#### MATERIAL SHOWN
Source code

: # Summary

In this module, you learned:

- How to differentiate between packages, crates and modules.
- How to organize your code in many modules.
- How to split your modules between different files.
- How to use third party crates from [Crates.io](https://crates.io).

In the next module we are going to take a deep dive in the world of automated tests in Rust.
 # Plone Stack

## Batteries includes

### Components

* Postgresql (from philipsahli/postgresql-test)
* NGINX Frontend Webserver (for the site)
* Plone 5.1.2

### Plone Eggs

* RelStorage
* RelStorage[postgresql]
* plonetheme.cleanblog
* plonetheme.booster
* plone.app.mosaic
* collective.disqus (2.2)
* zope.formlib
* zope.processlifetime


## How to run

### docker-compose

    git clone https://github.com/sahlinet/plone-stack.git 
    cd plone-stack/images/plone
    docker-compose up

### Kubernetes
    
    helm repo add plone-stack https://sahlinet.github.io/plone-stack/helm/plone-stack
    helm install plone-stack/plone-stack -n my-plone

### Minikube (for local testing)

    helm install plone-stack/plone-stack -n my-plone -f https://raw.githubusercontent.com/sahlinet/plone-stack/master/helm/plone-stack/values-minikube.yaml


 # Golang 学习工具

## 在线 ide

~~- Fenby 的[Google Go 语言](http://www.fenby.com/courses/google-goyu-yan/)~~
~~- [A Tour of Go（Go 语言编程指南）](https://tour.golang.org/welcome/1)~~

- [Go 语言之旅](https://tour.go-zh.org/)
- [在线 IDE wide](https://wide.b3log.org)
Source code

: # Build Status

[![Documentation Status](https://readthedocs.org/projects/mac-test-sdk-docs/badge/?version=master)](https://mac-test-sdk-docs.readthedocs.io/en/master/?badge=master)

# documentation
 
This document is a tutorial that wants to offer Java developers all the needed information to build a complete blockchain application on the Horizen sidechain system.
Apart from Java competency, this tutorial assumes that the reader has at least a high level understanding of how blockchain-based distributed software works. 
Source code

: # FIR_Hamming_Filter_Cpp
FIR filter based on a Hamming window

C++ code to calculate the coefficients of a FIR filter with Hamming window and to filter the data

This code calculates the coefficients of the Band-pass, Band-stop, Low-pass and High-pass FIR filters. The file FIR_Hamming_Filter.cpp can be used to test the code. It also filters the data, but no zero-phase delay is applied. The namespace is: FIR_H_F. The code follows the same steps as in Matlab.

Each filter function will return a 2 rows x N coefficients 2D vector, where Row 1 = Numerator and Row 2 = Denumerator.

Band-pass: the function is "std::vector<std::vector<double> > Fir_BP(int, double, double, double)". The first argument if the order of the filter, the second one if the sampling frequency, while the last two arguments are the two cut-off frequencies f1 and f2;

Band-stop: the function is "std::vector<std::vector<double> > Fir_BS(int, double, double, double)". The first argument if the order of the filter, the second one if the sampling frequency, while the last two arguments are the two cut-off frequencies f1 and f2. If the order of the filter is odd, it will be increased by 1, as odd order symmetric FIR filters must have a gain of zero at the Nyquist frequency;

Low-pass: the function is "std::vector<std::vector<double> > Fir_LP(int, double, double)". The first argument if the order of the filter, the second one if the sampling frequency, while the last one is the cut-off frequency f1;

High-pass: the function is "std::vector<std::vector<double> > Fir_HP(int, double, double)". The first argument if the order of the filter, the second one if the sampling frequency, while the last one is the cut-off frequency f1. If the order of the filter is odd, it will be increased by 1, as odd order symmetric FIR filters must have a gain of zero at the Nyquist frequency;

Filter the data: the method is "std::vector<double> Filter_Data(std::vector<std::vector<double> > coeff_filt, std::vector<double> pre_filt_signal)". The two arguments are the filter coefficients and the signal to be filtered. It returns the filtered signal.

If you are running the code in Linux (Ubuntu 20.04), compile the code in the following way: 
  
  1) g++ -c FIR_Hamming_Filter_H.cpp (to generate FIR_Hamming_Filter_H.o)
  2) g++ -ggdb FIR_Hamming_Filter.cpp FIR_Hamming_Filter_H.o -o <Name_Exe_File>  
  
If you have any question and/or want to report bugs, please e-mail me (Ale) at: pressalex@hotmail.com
########
**ABOUT THIS TASK:** Reproduce these lines verbatim.

**RESPONSE TO THIS TASK:**
Source code

: # Summary

In this module, you learned:

- How to differentiate between packages, crates and modules.
- How to organize your code in many modules.
- How to split your modules between different files.
- How to use third party crates from [Crates.io](https://crates.io).

In the next module we are going to take a deep dive in the world of automated tests in Rust.
 # Plone Stack

## Batteries includes

### Components

* Postgresql (from philipsahli/postgresql-test)
* NGINX Frontend Webserver (for the site)
* Plone 5.1.2

### Plone Eggs

* RelStorage
* RelStorage[postgresql]
* plonetheme.cleanblog
* plonetheme.booster
* plone.app.mosaic
* collective.disqus (2.2)
* zope.formlib
* zope.processlifetime


## How to run

### docker-compose

    git clone https://github.com/sahlinet/plone-stack.git 
    cd plone-stack/images/plone
    docker-compose up

### Kubernetes
    
    helm repo add plone-stack https://sahlinet.github.io/plone-stack/helm/plone-stack
    helm install plone-stack/plone-stack -n my-plone

### Minikube (for local testing)

    helm install plone-stack/plone-stack -n my-plone -f https://raw.githubusercontent.com/sahlinet/plone-stack/master/helm/plone-stack/values-minikube.yaml


 # Golang 学习工具

## 在线 ide

~~- Fenby 的[Google Go 语言](http://www.fenby.com/courses/google-goyu-yan/)~~
~~- [A Tour of Go（Go 语言编程指南）](https://tour.golang.org/welcome/1)~~

- [Go 语言之旅](https://tour.go-zh.org/)
- [在线 IDE wide](https://wide.b3log.org)
Source code

: # Build Status

[![Documentation Status](https://readthedocs.org/projects/mac-test-sdk-docs/badge/?version=master)](https://mac-test-sdk-docs.readthedocs.io/en/master/?badge=master)

# documentation
 
This document is a tutorial that wants to offer Java developers all the needed information to build a complete blockchain application on the Horizen sidechain system.
Apart from Java competency, this tutorial assumes that the reader has at least a high level understanding of how blockchain-based distributed software works. 
Source code

: # FIR_Hamming_Filter_Cpp
FIR filter based on a Hamming window

C++ code to calculate the coefficients of a FIR filter with Hamming window and to filter the data

This code calculates the coefficients of the Band-pass, Band-stop, Low-pass and High-pass FIR filters. The file FIR_Hamming_Filter.cpp can be used to test the code. It also filters the data, but no zero-phase delay is applied. The namespace is: FIR_H_F. The code follows the same steps as in Matlab.

Each filter function will return a 2 rows x N coefficients 2D vector, where Row 1 = Numerator and Row 2 = Denumerator.

Band-pass: the function is "std::vector<std::vector<double> > Fir_BP(int, double, double, double)". The first argument if the order of the filter, the second one if the sampling frequency, while the last two arguments are the two cut-off frequencies f1 and f2;

Band-stop: the function is "std::vector<std::vector<double> > Fir_BS(int, double, double, double)". The first argument if the order of the filter, the second one if the sampling frequency, while the last two arguments are the two cut-off frequencies f1 and f2. If the order of the filter is odd, it will be increased by 1, as odd order symmetric FIR filters must have a gain of zero at the Nyquist frequency;

Low-pass: the function is "std::vector<std::vector<double> > Fir_LP(int, double, double)". The first argument if the order of the filter, the second one if the sampling frequency, while the last one is the cut-off frequency f1;

High-pass: the function is "std::vector<std::vector<double> > Fir_HP(int, double, double)". The first argument if the order of the filter, the second one if the sampling frequency, while the last one is the cut-off frequency f1. If the order of the filter is odd, it will be increased by 1, as odd order symmetric FIR filters must have a gain of zero at the Nyquist frequency;

Filter the data: the method is "std::vector<double> Filter_Data(std::vector<std::vector<double> > coeff_filt, std::vector<double> pre_filt_signal)". The two arguments are the filter coefficients and the signal to be filtered. It returns the filtered signal.

If you are running the code in Linux (Ubuntu 20.04), compile the code in the following way: 
  
  1) g++ -c FIR_Hamming_Filter_H.cpp (to generate FIR_Hamming_Filter_H.o)
  2) g++ -ggdb FIR_Hamming_Filter.cpp FIR_Hamming_Filter_H.o -o <Name_Exe_File>  
  
If you have any question and/or want to report bugs, please e-mail me (Ale) at: pressalex@hotmail.com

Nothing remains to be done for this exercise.